Сама Ахматова серьезно относилась к своим снам. В опубликованных в 1996 году записных книжках за 1958–1966 годы имеются записи снов, исполненных как личного, так и исторического значения. Николай Гумилев (расстрелянный в августе 1921 года) явился ей во сне в ночь на 20 ноября 1958 года, «он дал мне белый носовой платок чтобы вытирать слезы, и бродил со мной в темноте по переулку»339. В другой раз (7 сентября 1965 года) она записала «страшный сон»: «Меня выселяли откуда-то, и это делал кто-то, кого я когда-то любила. Адрес, конечно, Фонт 34, но там все по-другому. И человек, и он и не он, и какие-то чудовищные подробности»340. (В этом сне нетрудно узнать чудовищную реальность жилищной ситуации Ахматовой в Фонтанном доме с Пуниным.) Исайя Берлин явился ей в торжественном сне (31 декабря 1964 года), «на вершине острой горы», чтобы сделать важное сообщение, но ее разбудили341.

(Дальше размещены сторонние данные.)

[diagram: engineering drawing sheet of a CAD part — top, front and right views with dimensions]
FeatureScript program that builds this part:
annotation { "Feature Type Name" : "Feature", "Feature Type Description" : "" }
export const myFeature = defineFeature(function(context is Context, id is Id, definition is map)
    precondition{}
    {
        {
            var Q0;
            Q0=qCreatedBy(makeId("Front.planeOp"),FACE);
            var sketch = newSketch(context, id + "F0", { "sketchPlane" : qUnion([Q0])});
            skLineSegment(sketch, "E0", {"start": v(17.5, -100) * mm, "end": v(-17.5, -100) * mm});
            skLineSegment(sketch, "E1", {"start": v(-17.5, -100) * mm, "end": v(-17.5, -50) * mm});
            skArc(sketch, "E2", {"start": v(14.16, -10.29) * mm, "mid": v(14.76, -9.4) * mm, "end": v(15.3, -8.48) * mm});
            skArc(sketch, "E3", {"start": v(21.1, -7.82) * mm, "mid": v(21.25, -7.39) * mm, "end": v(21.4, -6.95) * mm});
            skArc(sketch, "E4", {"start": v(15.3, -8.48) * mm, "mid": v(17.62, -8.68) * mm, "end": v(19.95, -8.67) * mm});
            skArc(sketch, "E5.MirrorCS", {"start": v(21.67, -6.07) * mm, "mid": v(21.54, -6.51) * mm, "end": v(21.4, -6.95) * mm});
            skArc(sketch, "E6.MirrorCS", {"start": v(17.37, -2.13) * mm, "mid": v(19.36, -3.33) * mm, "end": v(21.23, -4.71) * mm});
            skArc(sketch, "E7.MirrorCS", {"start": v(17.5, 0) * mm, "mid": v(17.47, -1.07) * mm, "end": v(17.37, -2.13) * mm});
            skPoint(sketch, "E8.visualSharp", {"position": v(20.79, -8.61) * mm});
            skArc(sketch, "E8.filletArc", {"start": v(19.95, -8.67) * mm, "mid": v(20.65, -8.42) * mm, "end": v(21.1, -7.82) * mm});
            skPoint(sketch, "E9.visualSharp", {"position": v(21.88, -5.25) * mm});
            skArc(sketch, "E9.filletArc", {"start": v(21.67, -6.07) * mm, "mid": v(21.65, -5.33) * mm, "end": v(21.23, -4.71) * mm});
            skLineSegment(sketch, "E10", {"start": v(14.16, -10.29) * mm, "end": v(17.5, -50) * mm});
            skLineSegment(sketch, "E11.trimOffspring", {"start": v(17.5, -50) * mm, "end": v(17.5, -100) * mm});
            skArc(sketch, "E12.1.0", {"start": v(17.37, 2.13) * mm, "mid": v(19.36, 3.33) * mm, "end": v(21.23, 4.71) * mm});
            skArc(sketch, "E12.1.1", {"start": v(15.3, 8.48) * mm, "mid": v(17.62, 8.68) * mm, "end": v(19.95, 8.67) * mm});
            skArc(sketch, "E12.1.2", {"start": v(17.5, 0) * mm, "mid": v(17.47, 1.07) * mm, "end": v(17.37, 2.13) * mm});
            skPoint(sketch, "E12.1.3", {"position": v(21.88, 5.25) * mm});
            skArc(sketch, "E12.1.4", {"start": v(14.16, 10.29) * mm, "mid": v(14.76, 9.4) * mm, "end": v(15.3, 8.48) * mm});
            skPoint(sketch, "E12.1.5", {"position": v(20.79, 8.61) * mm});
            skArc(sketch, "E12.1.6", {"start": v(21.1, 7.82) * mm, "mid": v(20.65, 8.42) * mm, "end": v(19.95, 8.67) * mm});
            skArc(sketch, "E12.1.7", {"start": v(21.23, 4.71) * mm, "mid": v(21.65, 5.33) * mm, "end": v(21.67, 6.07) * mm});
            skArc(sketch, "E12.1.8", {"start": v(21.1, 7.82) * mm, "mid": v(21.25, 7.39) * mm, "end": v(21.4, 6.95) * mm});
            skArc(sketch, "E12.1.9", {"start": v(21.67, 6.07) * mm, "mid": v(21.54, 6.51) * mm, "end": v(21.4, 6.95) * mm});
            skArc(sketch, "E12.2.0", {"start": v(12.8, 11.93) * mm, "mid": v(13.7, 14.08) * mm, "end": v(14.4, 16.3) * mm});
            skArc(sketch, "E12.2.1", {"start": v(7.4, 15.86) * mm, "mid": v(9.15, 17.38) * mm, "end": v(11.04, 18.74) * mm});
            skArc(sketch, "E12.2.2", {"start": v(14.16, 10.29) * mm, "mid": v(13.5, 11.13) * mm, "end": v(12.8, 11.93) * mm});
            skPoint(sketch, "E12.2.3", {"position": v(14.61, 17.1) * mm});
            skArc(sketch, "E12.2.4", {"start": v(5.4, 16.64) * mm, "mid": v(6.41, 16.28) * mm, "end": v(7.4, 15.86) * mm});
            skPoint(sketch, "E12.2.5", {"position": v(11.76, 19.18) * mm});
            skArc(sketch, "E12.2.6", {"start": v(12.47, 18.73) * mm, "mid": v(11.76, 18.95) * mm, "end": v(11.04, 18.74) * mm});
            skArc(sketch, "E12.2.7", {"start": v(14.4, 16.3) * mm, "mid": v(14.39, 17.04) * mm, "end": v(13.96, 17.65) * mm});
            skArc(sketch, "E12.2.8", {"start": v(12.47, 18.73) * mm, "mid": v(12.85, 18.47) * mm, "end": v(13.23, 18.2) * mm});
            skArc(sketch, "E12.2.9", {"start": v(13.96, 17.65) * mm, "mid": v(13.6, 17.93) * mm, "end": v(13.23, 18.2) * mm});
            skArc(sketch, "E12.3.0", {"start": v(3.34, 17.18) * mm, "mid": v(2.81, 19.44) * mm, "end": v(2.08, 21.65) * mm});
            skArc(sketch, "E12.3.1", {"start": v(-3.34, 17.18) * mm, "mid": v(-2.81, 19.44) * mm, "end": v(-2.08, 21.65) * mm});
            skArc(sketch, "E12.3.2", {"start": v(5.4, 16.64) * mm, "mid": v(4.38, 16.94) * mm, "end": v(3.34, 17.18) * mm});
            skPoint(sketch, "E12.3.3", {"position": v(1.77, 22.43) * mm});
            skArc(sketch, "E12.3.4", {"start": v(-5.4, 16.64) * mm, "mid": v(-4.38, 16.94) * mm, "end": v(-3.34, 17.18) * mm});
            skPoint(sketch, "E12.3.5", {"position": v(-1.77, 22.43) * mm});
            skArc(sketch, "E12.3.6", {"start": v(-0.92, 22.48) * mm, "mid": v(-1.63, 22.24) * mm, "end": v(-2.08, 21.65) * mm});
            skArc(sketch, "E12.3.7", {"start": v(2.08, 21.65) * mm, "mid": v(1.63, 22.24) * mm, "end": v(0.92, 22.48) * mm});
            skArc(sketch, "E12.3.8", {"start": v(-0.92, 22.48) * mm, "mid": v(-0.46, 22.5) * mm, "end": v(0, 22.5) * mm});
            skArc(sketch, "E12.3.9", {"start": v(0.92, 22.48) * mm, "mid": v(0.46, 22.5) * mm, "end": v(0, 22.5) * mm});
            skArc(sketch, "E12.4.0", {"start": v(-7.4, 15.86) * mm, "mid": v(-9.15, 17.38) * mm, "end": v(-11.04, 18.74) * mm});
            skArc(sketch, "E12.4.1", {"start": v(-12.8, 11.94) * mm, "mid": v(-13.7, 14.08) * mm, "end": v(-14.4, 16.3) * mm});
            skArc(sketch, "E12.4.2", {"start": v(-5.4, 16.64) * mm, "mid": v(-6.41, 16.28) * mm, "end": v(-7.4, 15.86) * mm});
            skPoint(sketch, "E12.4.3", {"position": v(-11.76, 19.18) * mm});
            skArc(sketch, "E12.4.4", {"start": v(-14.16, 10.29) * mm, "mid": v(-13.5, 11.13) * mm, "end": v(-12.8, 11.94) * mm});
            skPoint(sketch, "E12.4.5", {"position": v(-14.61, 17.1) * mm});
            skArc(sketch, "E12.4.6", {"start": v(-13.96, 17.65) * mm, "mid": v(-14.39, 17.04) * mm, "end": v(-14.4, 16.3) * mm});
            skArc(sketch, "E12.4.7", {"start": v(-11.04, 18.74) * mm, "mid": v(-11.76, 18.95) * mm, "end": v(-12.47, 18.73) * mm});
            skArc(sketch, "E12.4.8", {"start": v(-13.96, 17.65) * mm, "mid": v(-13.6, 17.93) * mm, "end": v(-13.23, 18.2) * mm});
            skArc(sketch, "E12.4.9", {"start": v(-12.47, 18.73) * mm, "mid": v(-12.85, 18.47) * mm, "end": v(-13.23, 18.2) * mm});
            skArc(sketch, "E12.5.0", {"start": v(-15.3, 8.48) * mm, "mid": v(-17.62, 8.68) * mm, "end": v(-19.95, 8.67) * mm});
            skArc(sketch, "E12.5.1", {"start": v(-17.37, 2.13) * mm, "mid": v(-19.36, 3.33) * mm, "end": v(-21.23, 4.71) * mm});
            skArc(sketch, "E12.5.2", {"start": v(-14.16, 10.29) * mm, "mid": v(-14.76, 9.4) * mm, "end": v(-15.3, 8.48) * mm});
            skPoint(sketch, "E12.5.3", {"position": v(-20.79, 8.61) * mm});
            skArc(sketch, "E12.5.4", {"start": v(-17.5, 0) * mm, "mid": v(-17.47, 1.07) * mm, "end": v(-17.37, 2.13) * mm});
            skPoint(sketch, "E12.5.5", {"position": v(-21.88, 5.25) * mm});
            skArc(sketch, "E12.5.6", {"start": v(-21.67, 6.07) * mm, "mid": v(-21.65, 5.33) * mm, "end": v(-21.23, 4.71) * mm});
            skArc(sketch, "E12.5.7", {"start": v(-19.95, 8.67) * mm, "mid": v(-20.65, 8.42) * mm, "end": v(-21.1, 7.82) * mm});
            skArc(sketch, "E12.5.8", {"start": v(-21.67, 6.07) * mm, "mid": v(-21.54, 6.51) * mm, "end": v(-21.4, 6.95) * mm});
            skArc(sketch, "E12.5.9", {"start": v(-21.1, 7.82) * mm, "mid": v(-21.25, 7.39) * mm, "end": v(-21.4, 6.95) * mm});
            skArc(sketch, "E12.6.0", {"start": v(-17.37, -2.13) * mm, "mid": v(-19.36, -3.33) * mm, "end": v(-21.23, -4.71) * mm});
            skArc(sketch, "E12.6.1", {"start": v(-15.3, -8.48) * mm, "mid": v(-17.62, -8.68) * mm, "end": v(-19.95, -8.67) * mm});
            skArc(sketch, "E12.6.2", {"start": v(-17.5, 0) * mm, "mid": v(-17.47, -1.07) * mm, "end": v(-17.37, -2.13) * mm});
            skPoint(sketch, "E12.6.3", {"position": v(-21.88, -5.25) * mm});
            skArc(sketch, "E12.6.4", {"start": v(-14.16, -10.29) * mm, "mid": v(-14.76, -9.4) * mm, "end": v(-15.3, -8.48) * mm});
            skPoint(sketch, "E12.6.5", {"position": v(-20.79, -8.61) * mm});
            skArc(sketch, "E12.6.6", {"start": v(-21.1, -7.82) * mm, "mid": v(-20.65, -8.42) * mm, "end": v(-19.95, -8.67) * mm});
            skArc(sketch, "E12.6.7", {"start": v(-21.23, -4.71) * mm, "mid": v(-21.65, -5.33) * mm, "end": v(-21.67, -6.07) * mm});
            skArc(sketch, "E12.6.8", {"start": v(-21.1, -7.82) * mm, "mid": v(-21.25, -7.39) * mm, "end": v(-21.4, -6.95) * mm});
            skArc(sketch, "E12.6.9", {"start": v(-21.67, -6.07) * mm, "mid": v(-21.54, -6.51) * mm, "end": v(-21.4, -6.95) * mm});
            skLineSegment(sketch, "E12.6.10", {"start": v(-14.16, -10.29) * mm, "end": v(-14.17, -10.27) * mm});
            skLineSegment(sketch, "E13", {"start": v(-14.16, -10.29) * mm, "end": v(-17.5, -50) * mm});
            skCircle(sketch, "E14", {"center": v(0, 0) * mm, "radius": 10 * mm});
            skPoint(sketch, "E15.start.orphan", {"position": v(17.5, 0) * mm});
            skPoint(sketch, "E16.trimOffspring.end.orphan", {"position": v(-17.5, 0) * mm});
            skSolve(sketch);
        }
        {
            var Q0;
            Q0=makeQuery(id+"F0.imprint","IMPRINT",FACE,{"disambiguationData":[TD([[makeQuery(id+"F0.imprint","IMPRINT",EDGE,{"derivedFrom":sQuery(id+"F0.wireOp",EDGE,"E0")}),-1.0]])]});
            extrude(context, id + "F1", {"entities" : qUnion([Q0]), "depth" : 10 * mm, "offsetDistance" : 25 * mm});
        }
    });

(Как вспоминал Берлин, Ахматова при встрече в 1965 году в Оксфорде сказала ему, что «мы – то есть она и я – неумышленно, простым фактом нашей встречи [в 1946 году] начали холодную войну и тем самым изменили историю человечества. Я не смел возразить ей потому что она восприняла бы это как оскорбление ее собственного трагического образа Кассандры – и стоящего за ним исторически-метафизического видения, которое так сильно питало ее поэзию. Я молчал»342.)
В другом сне – последнем в ее записной книжке, записанном в больнице после инфаркта, в декабре 1956 года, незадолго до смерти, – Ахматовой виделось, что за ней гонится (по улицам Парижа) чудовищный, взбесившийся «Джерринаут» (в мемуарах этого круга Джаггернаут выступает как символ истории)343. Большинство снов, зафиксированных в записных книжках в 1958–1965 годах, относят к трагическому видению истории. (Напомним, что в годы террора Ахматова не записывала свои сны, о чем позже пожалела, заметив, что «это был бы богатейший материал для истории»344.)